Material for this task:
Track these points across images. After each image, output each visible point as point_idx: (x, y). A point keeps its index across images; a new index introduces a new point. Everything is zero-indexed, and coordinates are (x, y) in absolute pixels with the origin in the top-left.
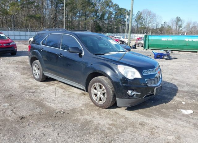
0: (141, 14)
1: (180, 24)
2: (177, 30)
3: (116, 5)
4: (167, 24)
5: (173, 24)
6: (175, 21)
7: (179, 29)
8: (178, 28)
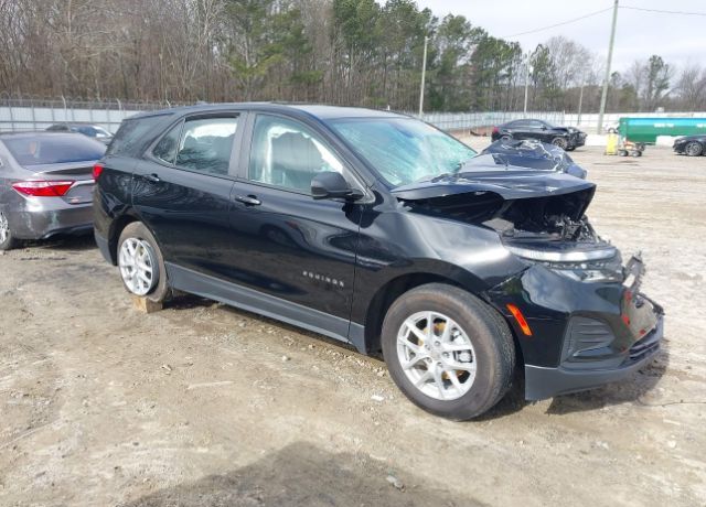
0: (546, 51)
1: (662, 78)
2: (652, 97)
3: (479, 31)
4: (622, 77)
5: (638, 79)
6: (646, 68)
7: (658, 93)
8: (654, 92)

Work to be completed: At the line containing "1: (180, 24)", begin reproducing the entries word for word, and continue through their last line. Leave out the pictures.

Response area:
1: (180, 24)
2: (177, 30)
3: (116, 5)
4: (167, 24)
5: (173, 24)
6: (175, 21)
7: (179, 29)
8: (178, 28)
0: (546, 51)
1: (662, 78)
2: (652, 97)
3: (479, 31)
4: (622, 77)
5: (638, 79)
6: (646, 68)
7: (658, 93)
8: (654, 92)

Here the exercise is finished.